1 Samuel 17:16 And the Philistine drew near morning and evening, and presented himself forty days.
1 Samuel 17:17 And Jesse said to David his son, Take, I pray, for thy brethren, this ephah of parched [corn] and these ten loaves, and carry them quickly to the camp to thy brethren;
1 Samuel 17:18 and carry these ten cheeses to the captain of the thousand, and visit thy brethren to see how they are, and take a pledge of them.
1 Samuel 17:19 Now Saul, and they, and all the men of Israel [were] in the valley of terebinths, fighting against the Philistines.
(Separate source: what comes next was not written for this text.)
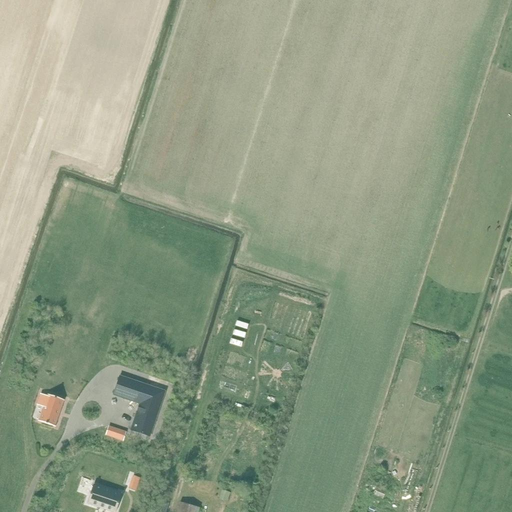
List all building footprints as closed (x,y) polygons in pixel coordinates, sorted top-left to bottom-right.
[(115,390),(113,395),(140,404),(130,431),(149,437),(165,392),(119,376),(118,380),(115,390)] [(41,394),(37,405),(43,407),(39,421),(38,421),(55,427),(56,427),(55,426),(63,401),(64,402),(64,401),(47,395),(46,395),(47,396),(47,397),(41,394)] [(109,427),(106,435),(123,441),(126,432),(109,427)] [(90,489),(84,508),(96,511),(114,511),(119,498),(90,489)] [(376,489),(373,495),(383,499),(386,493),(376,489)] [(223,491),(220,499),(228,501),(230,493),(223,491)] [(179,502),(176,511),(197,511),(199,508),(179,502)]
The verse centers on "jesse", "said", "david", "take", "pray", "brethren", "ephah", and "parched". It is saying that the verse draws attention to "jesse" and "said", so its meaning should be read from those terms before moving to application.
The nearby context moves from verse 16's "And the Philistine drew near morning and..." into verse 18's "and carry these ten cheeses to the...", so "jesse" and "said" belong inside that flow. In 1 Samuel context, the local focus is covenant, worship, and faithfulness.
A plain takeaway is to answer the verse's own emphasis on "jesse" and "said" with trust shaped by these words, not by a vague optimism outside the passage.